Added Later:   For what’s worth, the names on the cover of the hardcover edition are Nancy Pickard, Bill Pronzini, John Lutz, and Carolyn G. Hart, authors of the first four stories.

SOUTH OF SUEZ. Warner Brothers, 1940. George Brent, Brenda Marshall, George Tobias, Lee Patrick, Eric Blore, Miles Mander. Director: Lewis Seiler.

   The title makes this movie sound as though it were another pre-War Egyptian spy adventure, but not so. The geography is right, more or less, but a title something like “The Middle of Tanganyika” just wouldn’t attract anybody to the box office. And it’s really not a spy adventure, either, but rather a murder mystery than begins in the diamond fields of central Africa and ends in a British court, back in England. It is there that the main protagonist, played by George Brent, due to a deliberate case of false identity, is on trial for killing himself. Only two people know that, though, himself and an eye witness who saw another murder done, back in Africa.

   How did Brent’s characters get mixed up in such a mess? That’s a good question, and how he managed to do it is the best part of this otherwise mostly mediocre mystery movie. It’s all for the love of a girl, however, as you may have guessed, but Brent’s typically low key performance doesn’t rise even halfway to the occasion, that being the hand of Brenda Marshall, with whom he has only a modicum of chemistry.

   George Tobias is terrific as the near-sighted villain of the drama, but there is very little I found in this film to suggest any kind of motivation for Lee Patrick, who plays his wife, to do any of the strange things she does.

Problems to solve |
1. Decide whether each of these statements agrees with the South of Suez review above, answering yes or no and quoting the words of the review that decide it. (a) The film was released by Warner Brothers in 1940. (b) The story ends in a courtroom in Egypt. (c) George Brent and Brenda Marshall share strong chemistry on screen.
2. Pick up the South of Suez review above after its last sentence and write what comes next.

Extracted material |
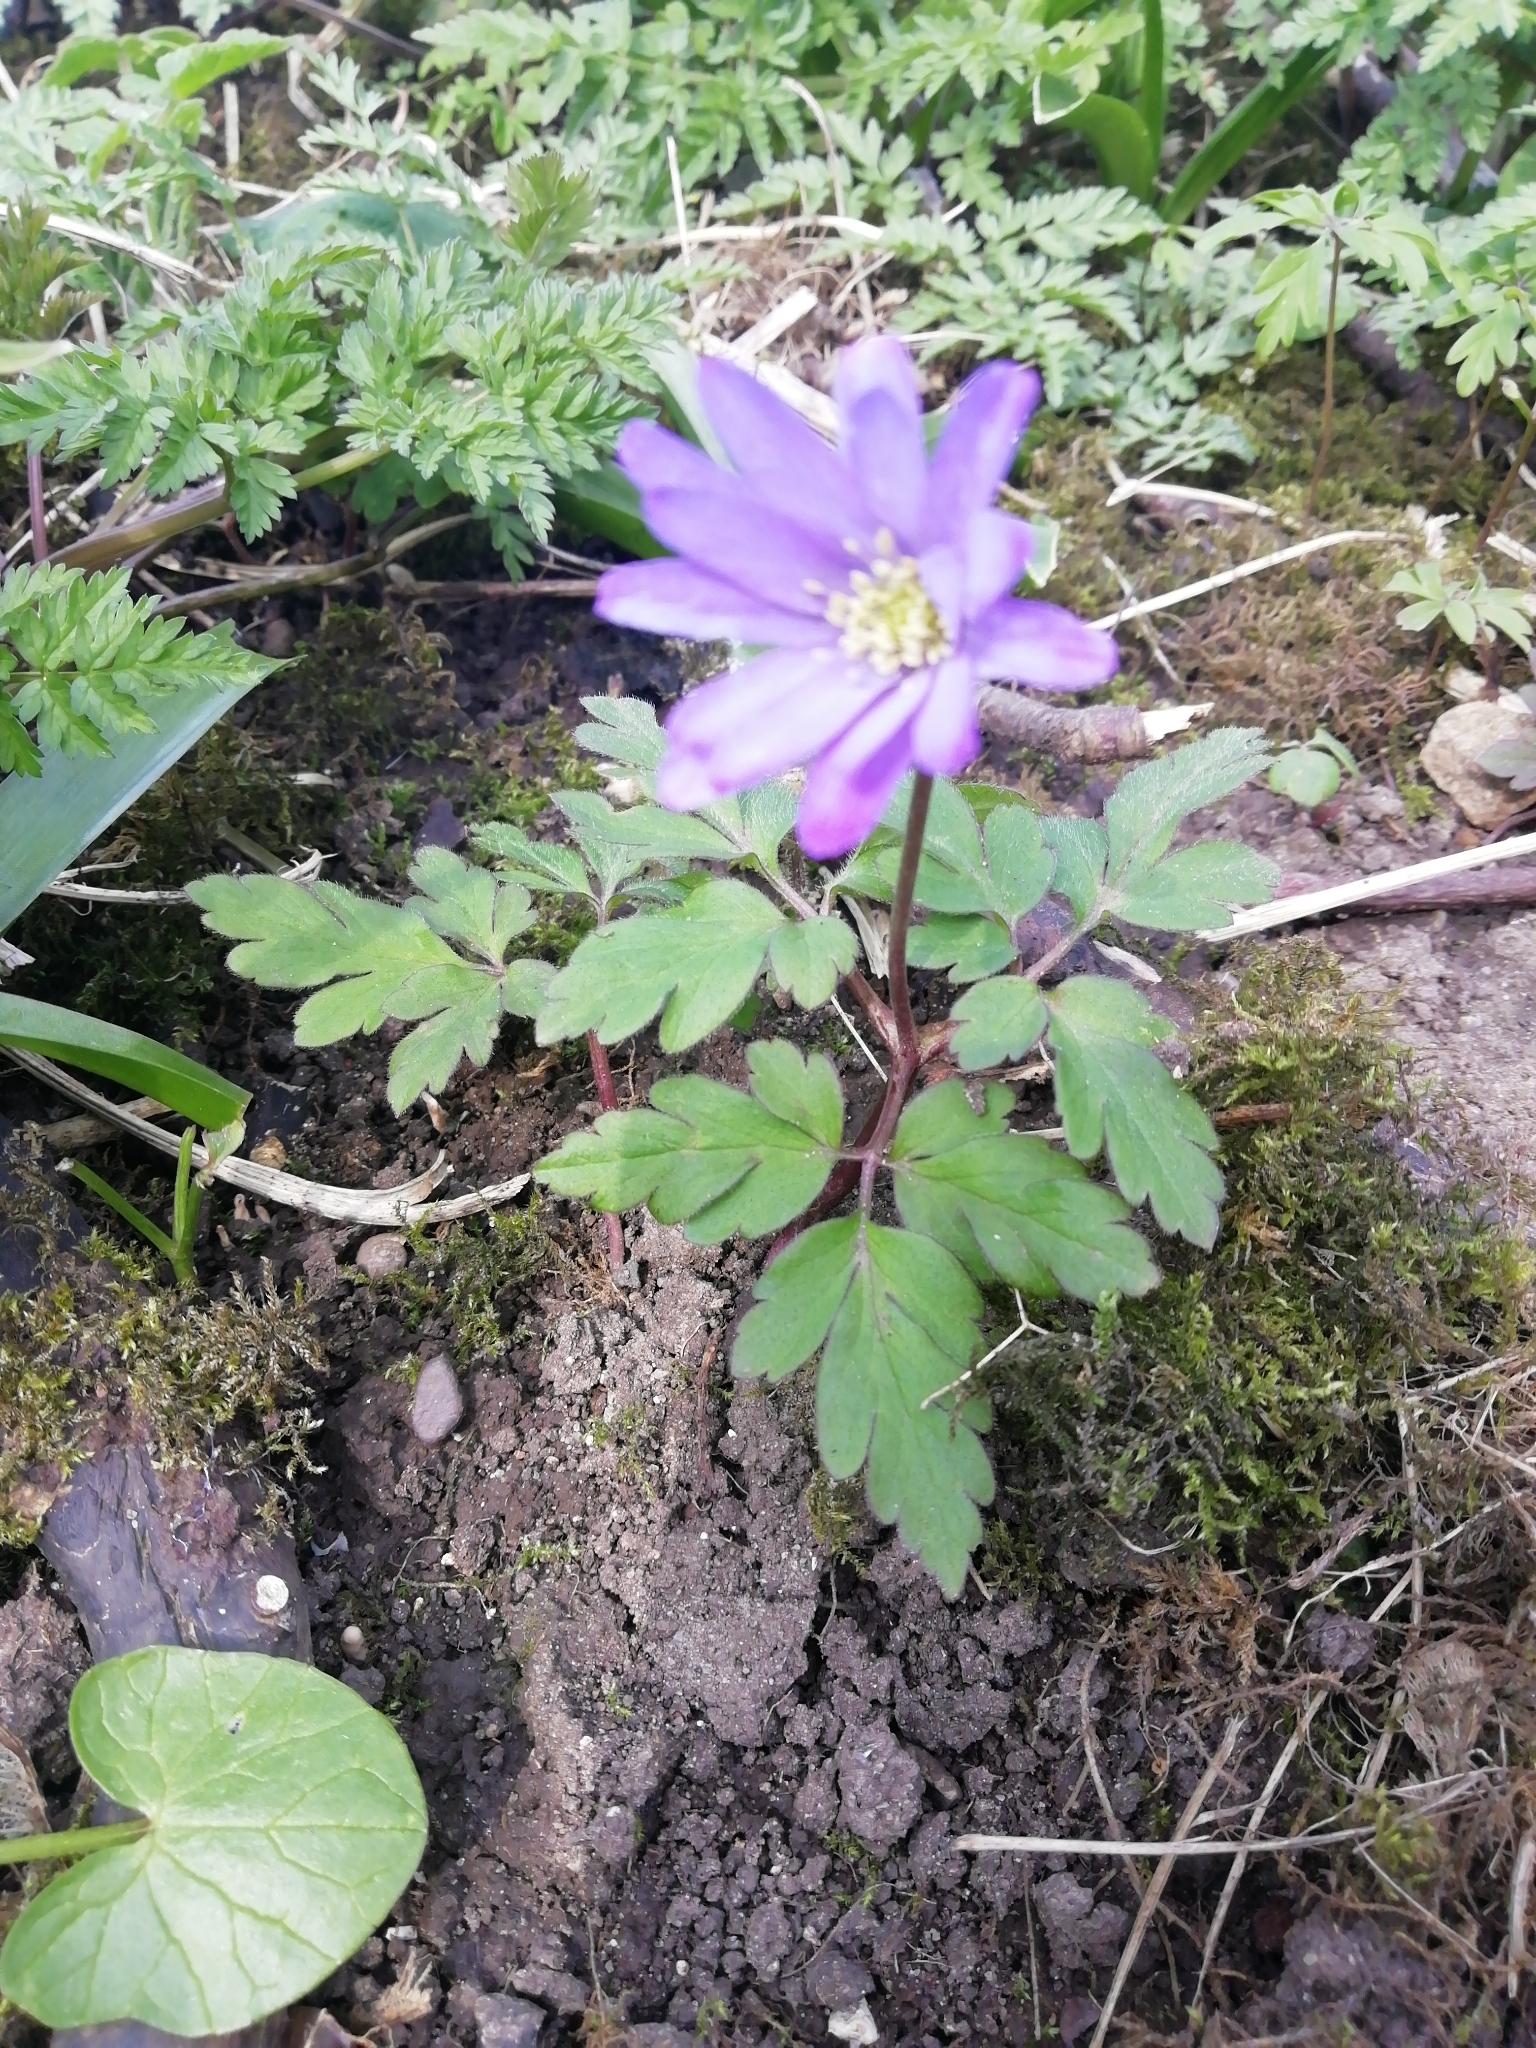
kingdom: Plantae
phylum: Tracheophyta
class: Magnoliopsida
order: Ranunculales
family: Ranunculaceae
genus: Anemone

---

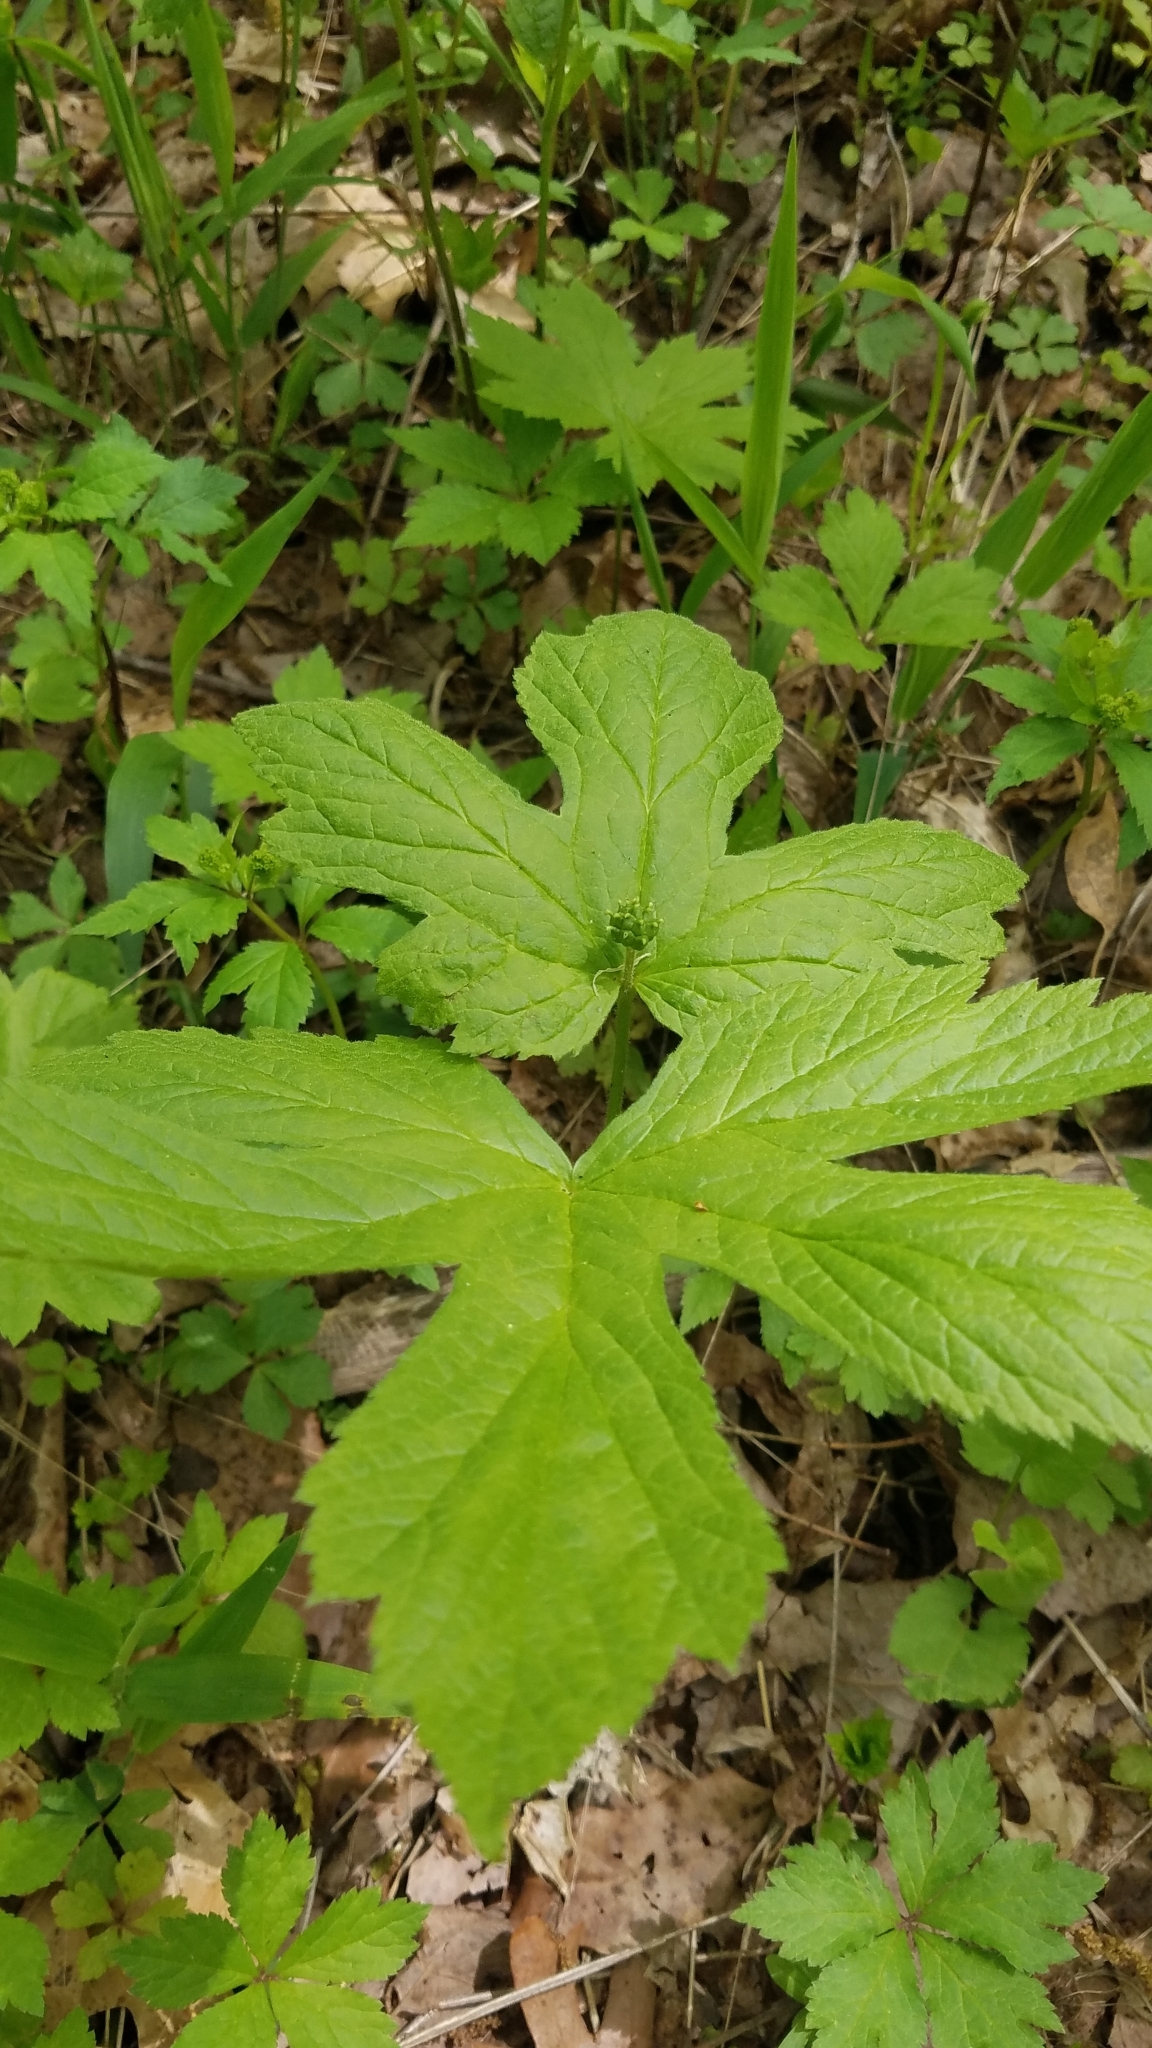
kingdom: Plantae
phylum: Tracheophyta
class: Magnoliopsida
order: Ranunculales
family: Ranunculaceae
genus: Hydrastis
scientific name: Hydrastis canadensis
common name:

Results of the tasks |
1.
(a) Yes: "Warner Brothers, 1940."
(b) No: "ends in a British court, back in England."
(c) No: "with whom he has only a modicum of chemistry."

2.
Reviewed by MIKE TOONEY:


MARILYN TODD – Swords, Sandals and Sirens. Crippen & Landru Publishers, softcover, November 2015.

   If you don’t always like your mysteries with contemporary settings, there are a few authors who can oblige by taking the reader centuries into the past to places that once teemed with people but are now crumbling jumbles of detritus; one of the best at this approach is Marilyn Todd.

   Rather than trying to ape the stilted style of speech that we’ve come to expect from badly-dubbed sword-and-sandal movies, Todd modernizes the proceedings in such a way as to keep her characters from sounding like a dress rehearsal for a high school production of Julius Caesar while preserving the salient attributes of the ancient cultures she places us in. The result makes for smoother reading and assists us in concentrating more on the mystery plot.

   Swords, Sandals and Sirens collects eleven of Todd’s historical mysteries, with settings in either ancient Greece (3 stories) or, most often, Rome in the time of Augustus Caesar (7 stories, with one other set earlier, during Julius Caesar’s dalliance with the Queen of the Nile). The Greek stories feature several characters: the wholly mythical Echo, as well as two more down-to-earth individuals, the Delphic Oracle and Iliona, a high priestess who has appeared in at least three novels.

   The remaining Roman stories focus on Claudia Seferius, the always cash-strapped widow of a wine merchant — and a real looker. Thanks to the prevailing oppressive tax structure and the repressive patriarchal culture of the times, Claudia is often forced to skirt the law, always with the prospect of exile from Rome lurking in the back of her mind—but it seems that every time she’s about to make a big score that will get her out of the red, somebody gets murdered.

   When that happens, the law’s long arm soon appears, sometimes like a wraith from the shadows, in the person of Marcus Cornelius Orbilio, a patrician member of the Secret Police whose ambition for promotion would make squashing a minor scofflaw like Claudia the work of but a moment. Yet when these two get together to solve a murder, for some reason Marcus overlooks his duty and never does nab her. Maybe it’s his respect for her smarts, maybe it’s her regard for his prowess, maybe it’s his concern for her welfare, maybe it’s her respect for his position — and maybe, just maybe, it’s because they’re in love.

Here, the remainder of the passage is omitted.